If your organization is producing a lot of video, storage is especially important. Because as it turns out, when budgeting for video storage, you shouldn’t be thinking on a megabyte (MB) or even a gigabyte (GB) scale, but on a terabyte (TB) scale. FYI: 1 terabyte = 1 trillion bytes. You can keep track of all your storage costs (and other branding and creative costs) using our free template.
7. Website Redesign Budget Template
Download the Website Redesign Budget Template here.
Budgeting for a website redesign can be seriously tricky. With so many moving pieces to consider, there is a lot of room for underestimating or miscalculating costs. We created our Website Redesign Budget Template so you can keep all of your redesign-related expenses in one convenient location.
Unsure if your current website is right for a redesign? Check out this HubSpot research report: Does Your Website Make the Grade? Chances Are, It’s Barely Passing.
8. Event Budget Template
Download the Event Budget Template here.
When planning an event, the associated costs can seem obvious at first. There’s the venue to consider, of course. And the P.A. system and microphones. And then the costs associated with booking and bringing in presenters/performers. That’s pretty much it, right?
Wrong.
For example, does the venue come with tables/chairs, or will you have to rent those separately? Do you want your attendees to wear name tags, and if so, will you be printing out the name tags ahead of time or will attendees be writing their own names on blank tags?
If the latter, have you factored in the pens or markers you’ll need to accommodate that? As you can see, planning for an event can lead you down many rabbit holes.
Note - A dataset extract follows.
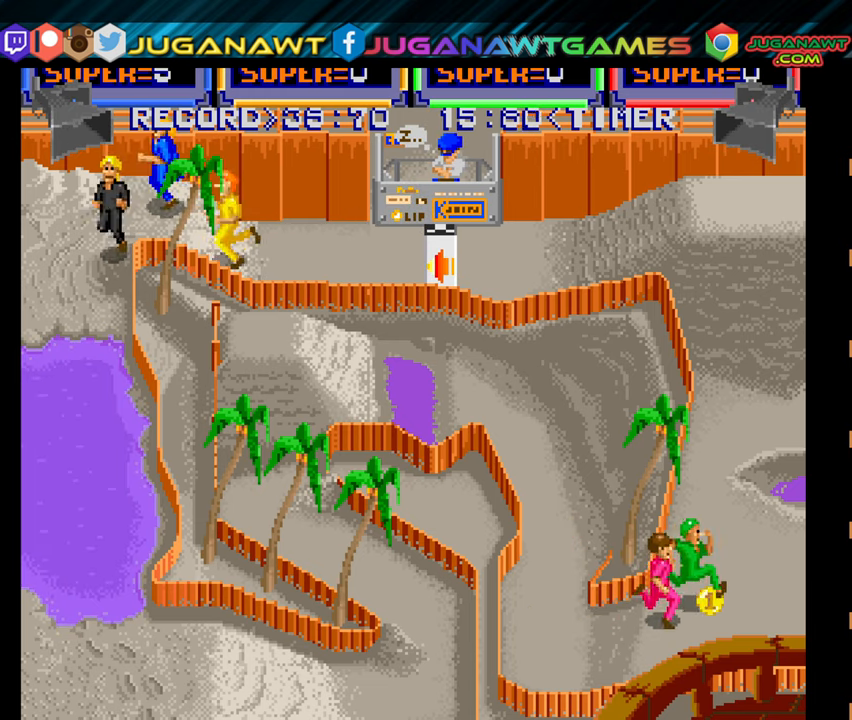
{"buttons": ["A", "DPAD_DOWN", "DPAD_LEFT"], "right_stick": "center", "events": [[34, "A", "down"], [34, "DPAD_DOWN", "down"], [150, "A", "up"], [250, "A", "down"], [350, "A", "up"], [450, "A", "down"]]}
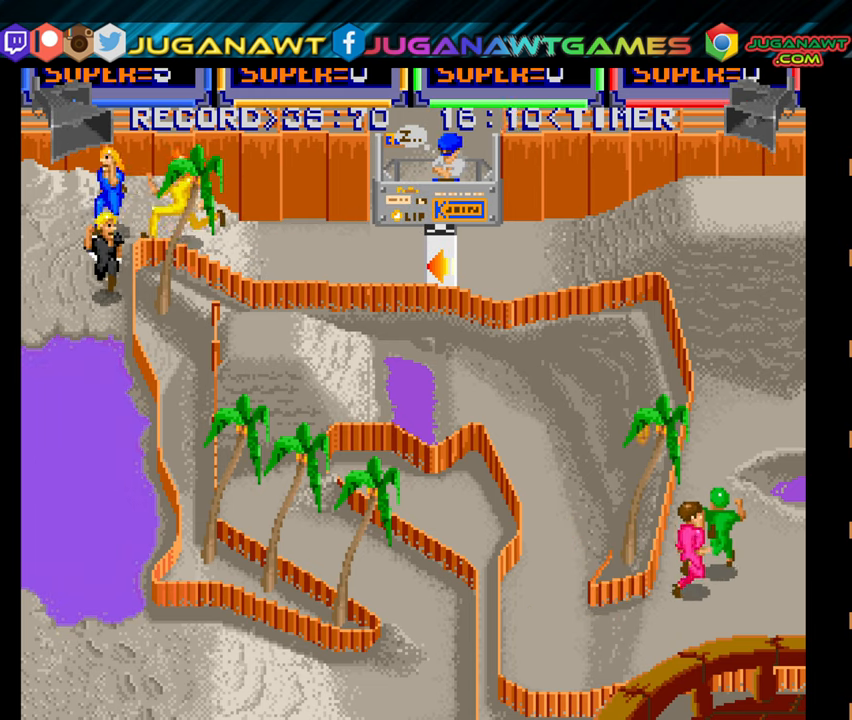
{"buttons": ["DPAD_DOWN"], "right_stick": "center", "events": [[50, "A", "up"], [167, "A", "down"], [217, "DPAD_LEFT", "up"], [267, "A", "up"], [350, "A", "down"], [467, "A", "up"]]}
Use our Event Budget Template to stay organized.
Sample Marketing Budget
With your chosen template downloaded, it’s time to consider which digital channels to allot a budget for. Hint: There’s no right answer — it’ll depend the market research you do to figure out where your specific audience spends most of its time.
If you find your buyer prefers learning and consuming content in the form of video, for example, you might invest more of your money in YouTube advertising.
Advertising Budget Example
Here’s a small sample budget for a quarter’s worth of expenses by a hypothetical company that has decided to invest heavily in video marketing. This template was created using the Master Budget Template, the first template listed in the section above.
Based on the figures above, video advertising’s total expenses for the quarter exceeded budget by $20, while full-time recruitment’s total expenses exceeded budget by $2,400. This means the company is trending over budget for the first three months of the year.
Why might this happen? Perhaps a pay-per-click (PPC) campaign on YouTube received more clicks by viewers than expected, and a sharp video-savvy job candidate negotiated a higher salary.
Based on the difference between this company’s planned spend and actual spend, their budget template produced the following graph:
Go now, and plan wisely — your marketing staff is counting on you.